John,

Thanks for the idea.

I'd thought of using JavaScript, but I'm sunk if the user has Jscript turned
off on their PC and I felt I wanted a little more surety on this being
checked. I am going to re-visit the idea, however.

My current Perl code does catch the error and return a form to the user so
that they can reflect on their evil ways and correct their misdeeds. The
script won't abort on 'em. (I'm considering a file-based counter, so that
maybe the third time the same user flubs up I can really slap their paw,
however; but that's an "enhancement" <g>)

Thanks.

John--
[EMAIL PROTECTED]

-----Original Message-----
From: Moon, John [mailto:[EMAIL PROTECTED]]
Sent: Thursday, August 23, 2001 2:22 PM
To: John
Cc: Beginners-CGI
Subject: RE: CGI::POST_MAX use and control


For myself I would prefer not to "abort" a script on this type of error...
A simple JavaScript to check for the max size of a textarea and an "alert"
is a much better way to handle this type of error, in my option... see
"OnSubmit" in some JavaScript reference and you should be able to find an
example like ..

O'Reilly's "JavaScript The Definitive Guide", Chapter 16: Forms and Form
Elements,  16.5 Form Verification Example

Hope this give you some ideas...

jwm

-----Original Message-----
From: Lisa Nyman [mailto:[EMAIL PROTECTED]]
Sent: August 23, 2001 13:20
To: John
Cc: Beginners-CGI
Subject: Re: CGI::POST_MAX use and control


Hi,

On Thu, 23 Aug 2001, John wrote:

> The current incarnation of my script blows itself out of the water if the
> $user_body variable (the TEXTAREA source) is greater than 4K, for example.
> This is good.
>
> I would like to be able to capture and control the process so that I don't
> get rudely blown out of the water with a crude 500 Server message (this
> would be gooder! <g>). I would like to: a)generate a useful message and,
b)
> set some flags, do some more processing, and send a message back to the
user
> to give them an opportunity to correct their input and atone for their
sins.
> (This would be more gooder! <g>)

In general, you always want to die gracefully from within a web script so
the error is logged and the user doesn't get an icky 500 error page.

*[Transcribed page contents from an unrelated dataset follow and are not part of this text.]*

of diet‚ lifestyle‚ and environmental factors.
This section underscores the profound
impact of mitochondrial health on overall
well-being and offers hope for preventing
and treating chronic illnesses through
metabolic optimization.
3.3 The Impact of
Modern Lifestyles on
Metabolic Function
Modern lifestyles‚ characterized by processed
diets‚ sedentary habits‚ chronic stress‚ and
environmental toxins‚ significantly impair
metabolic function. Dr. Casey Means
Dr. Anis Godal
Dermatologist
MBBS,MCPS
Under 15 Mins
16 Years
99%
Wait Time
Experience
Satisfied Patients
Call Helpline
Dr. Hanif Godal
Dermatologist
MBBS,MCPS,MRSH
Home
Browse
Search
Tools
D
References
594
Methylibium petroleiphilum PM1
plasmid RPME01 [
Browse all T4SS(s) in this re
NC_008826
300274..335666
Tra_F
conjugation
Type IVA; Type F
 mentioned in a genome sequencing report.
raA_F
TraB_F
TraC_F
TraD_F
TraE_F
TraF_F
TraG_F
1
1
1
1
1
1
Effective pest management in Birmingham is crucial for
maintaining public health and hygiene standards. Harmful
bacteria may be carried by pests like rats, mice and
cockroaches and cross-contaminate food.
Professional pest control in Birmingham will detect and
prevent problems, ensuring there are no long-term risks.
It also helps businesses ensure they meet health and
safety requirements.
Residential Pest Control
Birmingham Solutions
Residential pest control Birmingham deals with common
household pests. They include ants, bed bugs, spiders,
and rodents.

For example, in database apps I write, for any error, I tell the user the
database is unavailable and I log the error.

The following has worked for me when dealing with POST_MAX:

use CGI qw/:standard/;
$CGI::POST_MAX=1024 * 10;
$CGI::DISABLE_UPLOADS = 1;
$| = 1;

my $page = new CGI;

print $page->header;

$run = $page->param('RUN');
if (!$run && cgi_error()) {
        # do whatever you do for an error
        &dieWell ("413: Max Posting surpassed.");
        }

sub dieWell  {
        my $message = shift;
        # remember to print proper headers if not done by now
        print "$thanks_for_playing_message\n";
        # do logging of $message if you want, send yourself email, whatever
        &footer;  # end my html -
        exit;
        }


Lisa Wolfisch Nyman  <[EMAIL PROTECTED]>  IT Warrior Princess
"Life is too short to wear ugly underwear."